**YOUR INSTRUCTIONS:**
Lines in the following data that contain the string "ankle" are to be counted. Report only their number.
TASK DATA START
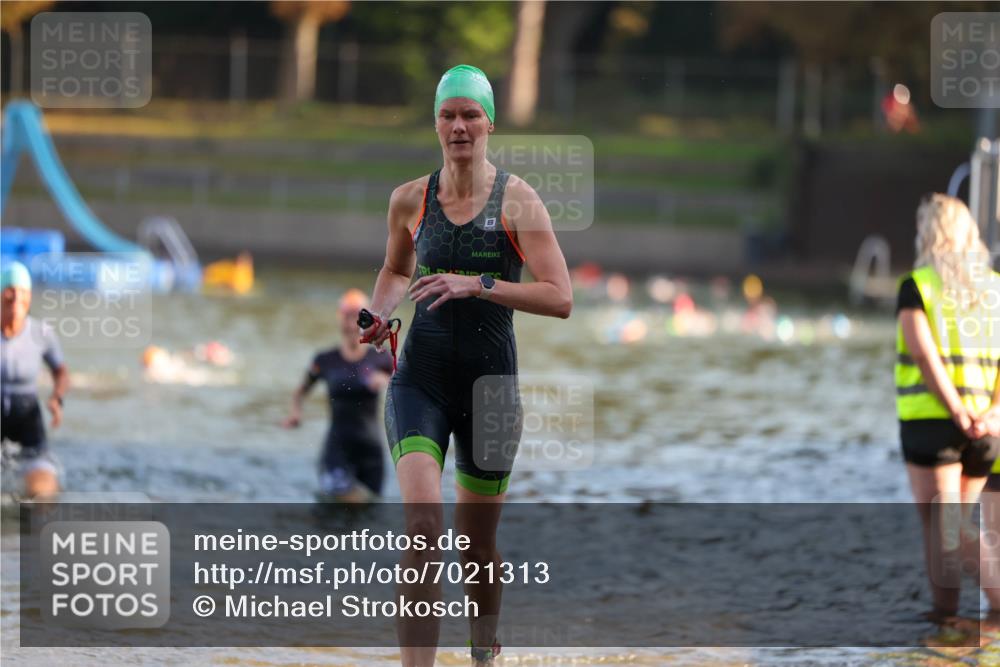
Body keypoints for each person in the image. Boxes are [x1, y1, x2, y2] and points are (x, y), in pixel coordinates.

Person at [362, 65, 572, 667]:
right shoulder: (410, 198)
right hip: (419, 379)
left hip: (491, 390)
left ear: (489, 124)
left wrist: (478, 284)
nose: (459, 126)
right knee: (424, 529)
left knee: (476, 546)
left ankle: (484, 653)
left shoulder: (519, 200)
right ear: (436, 124)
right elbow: (397, 270)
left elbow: (560, 297)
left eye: (470, 115)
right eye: (449, 115)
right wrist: (378, 313)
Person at [895, 194, 1000, 618]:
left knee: (944, 529)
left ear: (929, 232)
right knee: (951, 530)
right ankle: (951, 625)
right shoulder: (995, 287)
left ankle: (973, 609)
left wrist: (956, 410)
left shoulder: (918, 284)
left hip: (934, 423)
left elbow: (923, 355)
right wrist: (993, 412)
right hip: (986, 430)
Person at [283, 289, 392, 502]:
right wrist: (295, 414)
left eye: (357, 317)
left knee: (371, 514)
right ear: (340, 319)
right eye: (347, 317)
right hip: (337, 450)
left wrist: (386, 382)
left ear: (367, 320)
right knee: (347, 502)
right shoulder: (325, 360)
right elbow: (300, 392)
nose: (352, 324)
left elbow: (405, 389)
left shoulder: (381, 358)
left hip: (371, 452)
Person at [0, 261, 68, 499]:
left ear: (29, 297)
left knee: (43, 494)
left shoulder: (41, 333)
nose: (17, 297)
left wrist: (57, 397)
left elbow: (60, 371)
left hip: (28, 423)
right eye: (10, 290)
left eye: (23, 292)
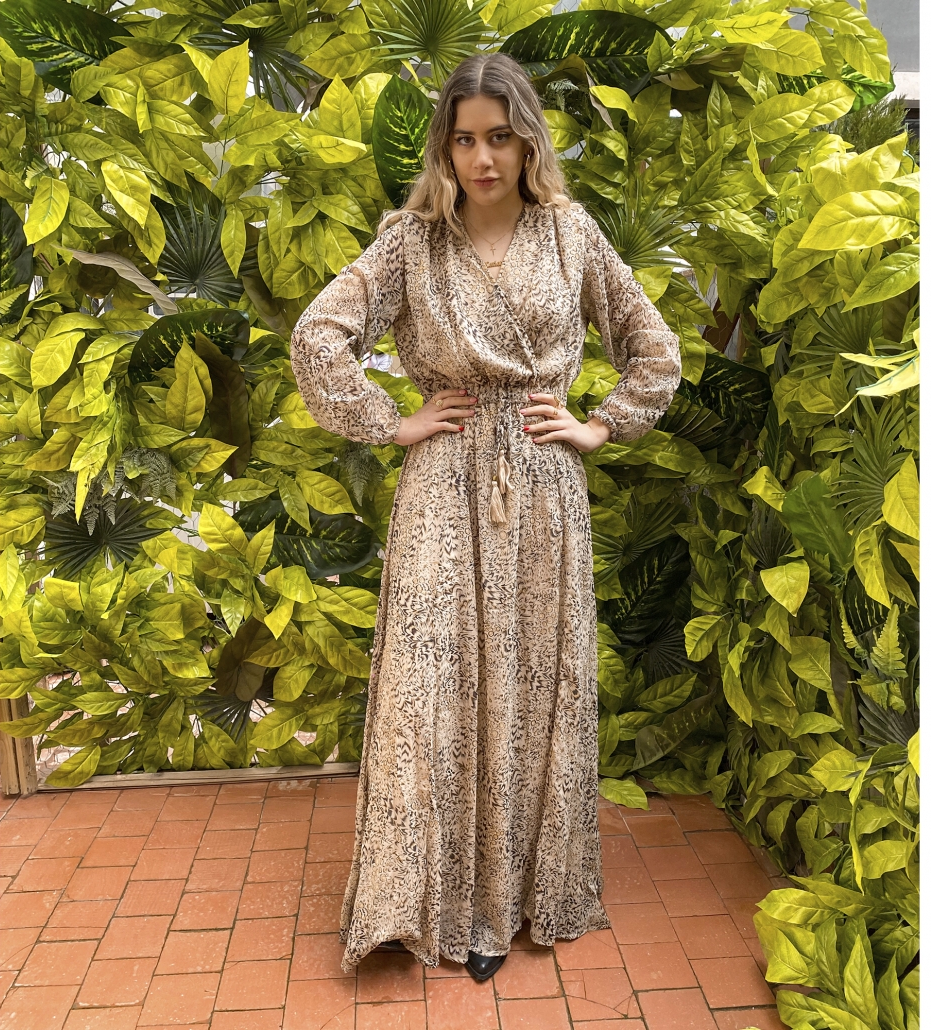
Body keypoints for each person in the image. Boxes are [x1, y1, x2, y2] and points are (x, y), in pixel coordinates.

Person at [289, 52, 681, 982]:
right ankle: (423, 900)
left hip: (543, 490)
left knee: (531, 686)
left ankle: (509, 902)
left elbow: (652, 346)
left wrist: (599, 425)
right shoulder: (411, 243)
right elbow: (319, 335)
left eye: (500, 137)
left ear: (528, 141)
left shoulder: (570, 234)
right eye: (464, 140)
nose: (483, 159)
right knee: (432, 686)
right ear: (444, 148)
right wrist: (392, 421)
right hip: (443, 482)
TASK DATA END
**SOLUTION FOR THIS TASK:**
5